Cormac Herley, the principal researcher in the machine learning department at Microsoft Research, has actually crunched the numbers to prove that’s the case. His paper, titled “Why do Nigerian Scammers Say They are from Nigeria?”, looks at the scam from the scammer’s point of view. The scammers have a limited amount of time to scam, and must prioritize the most gullible victims quickly if they want to make money. Herley visualizes this problem as one of binary classification. Will a specific mark be profitable? If the scammers guess wrong, they either spend valuable time scamming for no gain, or dismiss what could have been a profitable mark.
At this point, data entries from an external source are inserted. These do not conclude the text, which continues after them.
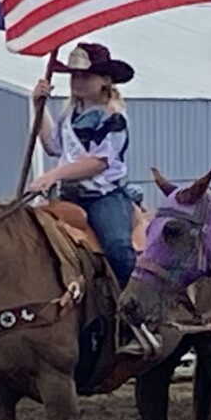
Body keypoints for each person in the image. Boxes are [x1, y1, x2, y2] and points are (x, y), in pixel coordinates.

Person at [28, 42, 138, 285]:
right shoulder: (69, 115)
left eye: (86, 75)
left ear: (105, 80)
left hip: (103, 196)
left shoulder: (113, 117)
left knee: (117, 247)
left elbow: (99, 162)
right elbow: (53, 146)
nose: (77, 81)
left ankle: (136, 306)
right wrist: (38, 107)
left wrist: (54, 175)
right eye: (74, 75)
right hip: (68, 194)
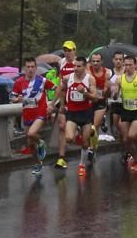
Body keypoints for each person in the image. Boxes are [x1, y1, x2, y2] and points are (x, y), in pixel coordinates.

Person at [11, 57, 54, 175]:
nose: (30, 69)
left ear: (36, 68)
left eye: (32, 67)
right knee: (30, 144)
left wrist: (52, 104)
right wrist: (17, 99)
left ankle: (41, 142)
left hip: (40, 113)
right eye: (28, 67)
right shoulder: (19, 82)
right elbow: (12, 97)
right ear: (25, 69)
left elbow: (57, 89)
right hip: (27, 115)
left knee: (32, 134)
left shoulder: (42, 80)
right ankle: (38, 163)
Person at [56, 55, 96, 177]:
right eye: (75, 66)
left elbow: (94, 97)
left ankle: (81, 165)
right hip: (72, 112)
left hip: (85, 112)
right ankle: (79, 130)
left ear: (84, 67)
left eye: (79, 66)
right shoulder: (68, 78)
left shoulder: (90, 79)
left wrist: (84, 92)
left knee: (84, 143)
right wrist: (62, 105)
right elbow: (61, 90)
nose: (76, 68)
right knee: (68, 138)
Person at [115, 54, 137, 171]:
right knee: (126, 140)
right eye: (126, 65)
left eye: (130, 65)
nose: (128, 67)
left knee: (131, 136)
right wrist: (114, 92)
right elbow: (115, 95)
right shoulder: (120, 79)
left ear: (135, 65)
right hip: (125, 110)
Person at [54, 40, 79, 168]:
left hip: (78, 101)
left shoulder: (79, 63)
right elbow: (60, 84)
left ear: (75, 50)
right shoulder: (61, 62)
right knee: (62, 126)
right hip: (64, 100)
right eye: (65, 50)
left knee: (77, 132)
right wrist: (53, 103)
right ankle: (61, 157)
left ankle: (89, 146)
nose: (67, 53)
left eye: (70, 50)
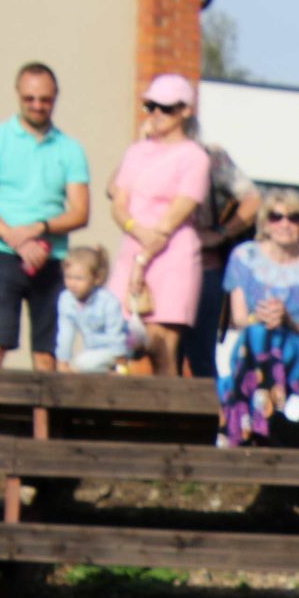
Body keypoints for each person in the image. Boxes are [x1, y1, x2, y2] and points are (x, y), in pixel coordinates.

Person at [0, 62, 90, 371]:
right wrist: (17, 240)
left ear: (56, 97)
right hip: (3, 254)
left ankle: (44, 421)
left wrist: (40, 229)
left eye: (45, 99)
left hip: (51, 258)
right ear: (18, 95)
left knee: (48, 356)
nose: (37, 106)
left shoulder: (70, 149)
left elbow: (80, 211)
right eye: (30, 99)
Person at [105, 74, 211, 377]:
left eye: (165, 108)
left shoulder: (194, 156)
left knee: (162, 346)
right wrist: (134, 230)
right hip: (134, 247)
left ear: (185, 110)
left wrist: (146, 254)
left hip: (171, 256)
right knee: (120, 341)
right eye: (150, 107)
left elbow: (175, 214)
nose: (156, 115)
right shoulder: (136, 152)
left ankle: (166, 421)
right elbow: (118, 199)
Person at [216, 190, 299, 446]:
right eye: (276, 217)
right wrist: (261, 317)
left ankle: (248, 426)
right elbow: (239, 318)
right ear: (265, 223)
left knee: (266, 337)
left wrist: (285, 319)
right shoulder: (244, 257)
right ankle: (266, 421)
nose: (285, 224)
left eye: (293, 218)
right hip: (253, 344)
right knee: (259, 333)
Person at [183, 136, 260, 381]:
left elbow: (252, 200)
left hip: (204, 266)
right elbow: (114, 189)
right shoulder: (145, 153)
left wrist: (221, 233)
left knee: (199, 355)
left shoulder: (210, 156)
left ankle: (205, 416)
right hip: (159, 267)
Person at [54, 245, 134, 374]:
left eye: (79, 279)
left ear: (96, 279)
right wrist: (62, 362)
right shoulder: (66, 299)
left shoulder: (107, 301)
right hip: (93, 348)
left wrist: (121, 364)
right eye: (68, 277)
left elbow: (116, 334)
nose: (72, 283)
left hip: (119, 347)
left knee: (82, 363)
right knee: (85, 364)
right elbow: (65, 332)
To solve the problem, Herley places all of the variables into a mathematical model of how a scammer might act. He then uses a Receiver Operator Characteristic (ROC) curve, which, he says, is how the trade-off between two types of error is usually graphed. From there, he is able to determine exactly how a scammer should choose which people to scam. The answer, of course, is to find a way to accurately identify from a large sample of people those who will be prone to scamming. From the paper:
The initial email is eﬀectively the attacker’s classiﬁer: it determines who responds, and thus who the scammer attacks (i.e., enters into email conversation with). The goal of the email is not so much to attract viable users as to repel the non-viable ones, who greatly outnumber them. Failure to repel all but a tiny fraction of non-viable users will make the scheme unproﬁtable. The mirth which the fabulous tales of Nigerian scam emails provoke suggests that it is mostly successful in this regard. A less outlandish wording that did not mention Nigeria would almost certainly gather more total responses and more viable responses, but would yield lower overall proﬁt. Recall, that viability requires that the scammer actually extract money from the victim: those who are fooled for a while, but then ﬁgure it out, or who balk at the last hurdle are precisely the expensive false positives that the scammer must deter.
It seems like common sense, but now at least there is proof that these scammers aren’t all actually Nigerians with poor English. Herley’s paper can be read (and understood if you enjoy math) in PDF form over on the Microsoft Research website. One question that remains, though, is whether the “Nigerian” scam started when someone created it to filter out all of the non-gullible people, or whether it was actually from Nigerian scammers, and just happened to catch on because of this unintended effectiveness.